A las ocho de la mañana, un día cualquiera, la señora W. se nos desplomó en la puerta del proyecto, gritando que le ardía la cabeza. La acompañamos al hospital público, pensando que, detrás de las formas netamente culturales de manifestación del dolor (la señora estaba dictando sus últimas voluntades, convencida de que Satán había venido para llevársela) subyacía una migraña.
Según llegamos, le dieron una inyección de Diacepán (Valium), para tranquilizarla. Allí la dejé, a la espera de que pasara un doctor a visitarla. Volví por la tarde, y me alargaron un papel con la receta de las medicinas que necesitaba. Así, a bote pronto, le habían prescrito:
- un antidepresivo
- el Valium para dos semanas
- un antipsicótico (Haloperidol)
- un antibiótico para el tifus y las fiebres tifoideas
Nótese que el único síntoma era dolor de cabeza. Mucho dolor de cabeza.
Busca que te busca, encontré el doctor que había escrito la receta. Le pregunté (educadamente, que voy aprendiendo) por qué había prescrito medicinas para tratar un trastorno de la personalidad:
_ Porque tiene un trastorno de la personalidad– me respondió
_ Pues hasta esta mañana era normal– le refuté
_ No lo sé. No la conozco. Que se tome esto y se vaya a casa y se lo siga tomando- concluyó
Decidí entonces dejarle sólo el antibiótico. Lo demás, me lo metí en la bolsa y lo tiré al wáter cuando llegué a casa. Me quedé sólo el Valium porque tenemos que ir a buscar un gato a una casa y no se deja coger. En cuanto averigüe la dosis para atontarlo, me servirá el Valium. La señora, entre seguir las indicaciones del doctor (que no le había explicado nada) y seguir las mías (que sí le expliqué todo) decidió seguir mis indicaciones.

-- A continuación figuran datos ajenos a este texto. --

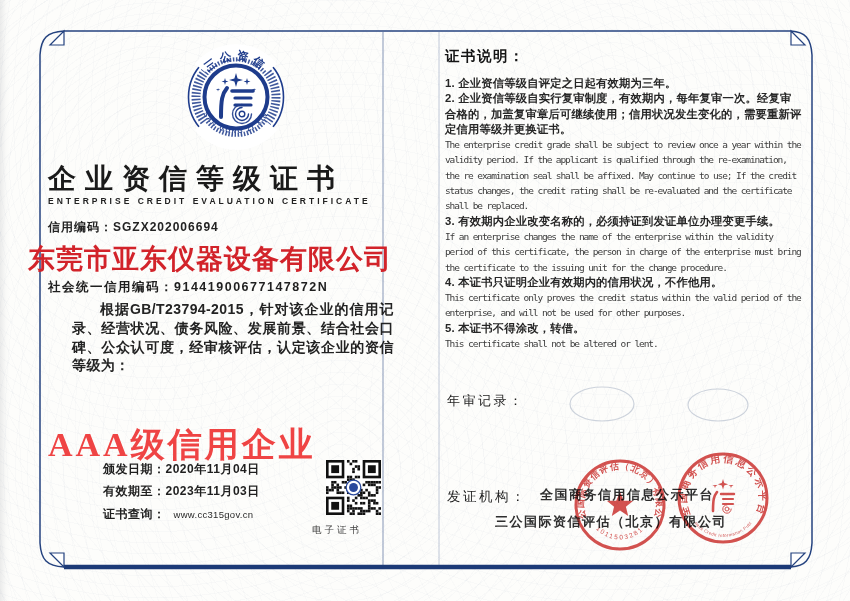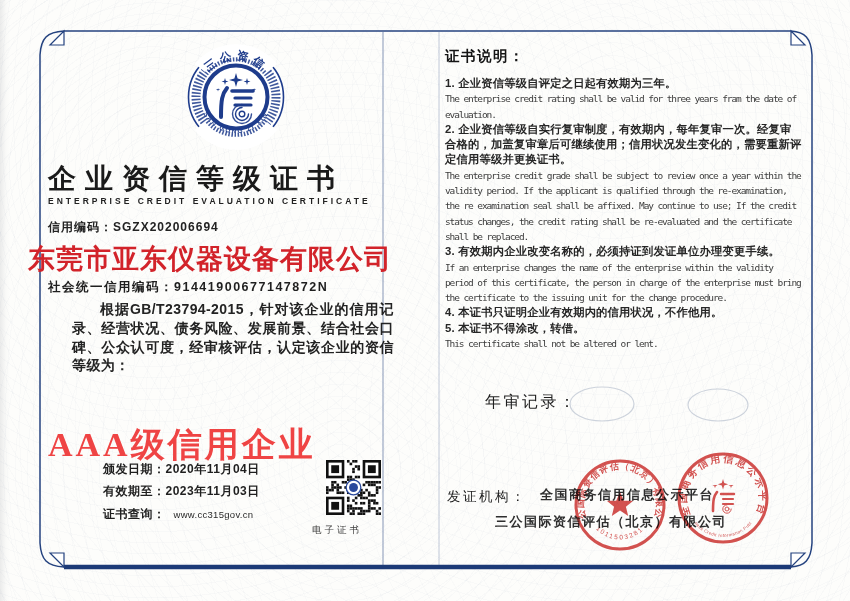"The enterprise credit rating shall" p.note-en { html: <p>The enterprise credit rating shall be valid for three years fram the date of evaluation.</p> -> none }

En dos días, la señora estaba como nueva.
Viene la anécdota al caso para ilustrar una reflexión que me ronda frecuentemente: cómo las circunstancias fuerzan a veces la toma de decisiones para las que no estoy absolutamente capacitada. En esta ocasión, la señora se curó. Igual que se curó, podíamos haberla encontrado ahorcada en su casa. Y eso sí habría sido una cagada. Una cagada mía.
Porque, como bien nos enseña Grey’s Anatomy, antes o después la cagas siempre. Vas librando, vas librando, y un día tomas una decisión que tiene como resultado la muerte de alguien. No tiene por qué ser una decisión tan drástica como retirar una medicación. Puede que la elección del hospital al que decidas acudir (lo lejos que está, el transporte…) condiciones la vida o la muerte de la persona.

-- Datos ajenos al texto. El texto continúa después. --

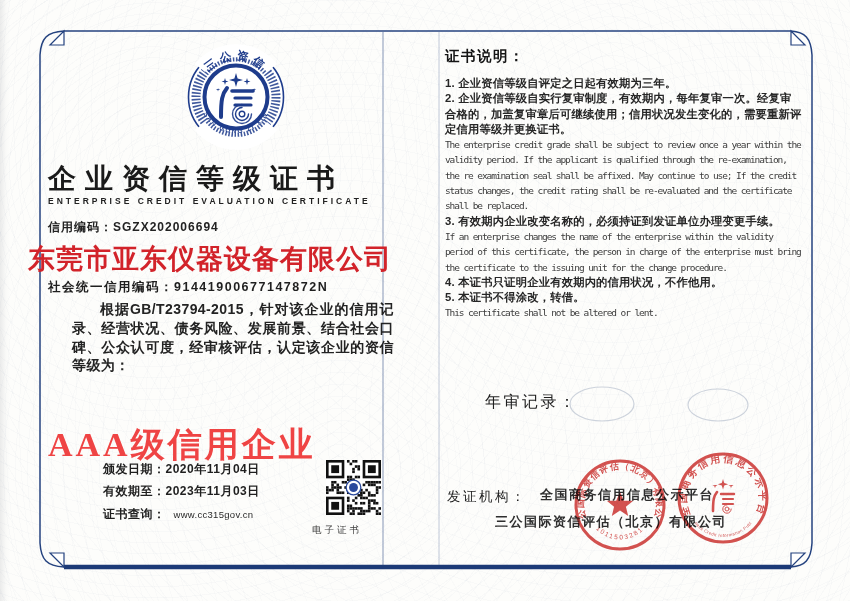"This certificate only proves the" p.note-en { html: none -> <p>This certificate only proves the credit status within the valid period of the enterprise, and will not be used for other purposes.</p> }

Por ejemplo, para la niña Ch., decidí que no necesitaba incubadora. Decidí que mandarla a una ciudad con hospital con incubadora suponía un riesgo demasiado elevado de que la madre se pirara, y decidí ingresarla en un ambiente más controlado y protegido. Sin incubadora. Según todos los protocolos médicos, la niña necesitaba incubadora. Nunca estuvo en una. Tiene dos años y está preciosa. Junto a su madre.
Por ahora, siempre me he equivocado haciendo de más que de menos. A veces he corrido cuando no hacía falta. Por ahora, siempre he corrido cuando había que correr. Unos amigos míos, en un proyecto similar al mío, se lamentaban de no haber corrido lo suficiente. Según ellos (ambos dos trabajadores sociales), no supieron ver la gravedad de las condiciones de una niña de un año y medio, que falleció en un hospital.
Y es que ese consuelo, que parece tópico, que parece circunstancial, que parece vacío –“se hizo todo lo que se pudo”- para una gran parte del mundo es, simplemente, una utopía. Porque hay hospitales (y clínicas, y doctores, y curanderos, y enfermeros) que ya no es que no te curen. Es que te matan.
Al final, en esta ruleta rusa de la responsabilidad que a veces es el asistir a gente vulnerable, el único consuelo que te tiene que quedar es que, al menos, la cagaste haciendo lo que entendiste era lo mejor para esa persona. Que hiciste lo mismo que hubieras hecho por tu familia (pensando que mantener ese nivel de atención y ese tiempo, con un número de beneficiarios altos, es extenuante). Y que a ti, al menos, las cagadas se te aparecen en sueños durante mucho, mucho tiempo.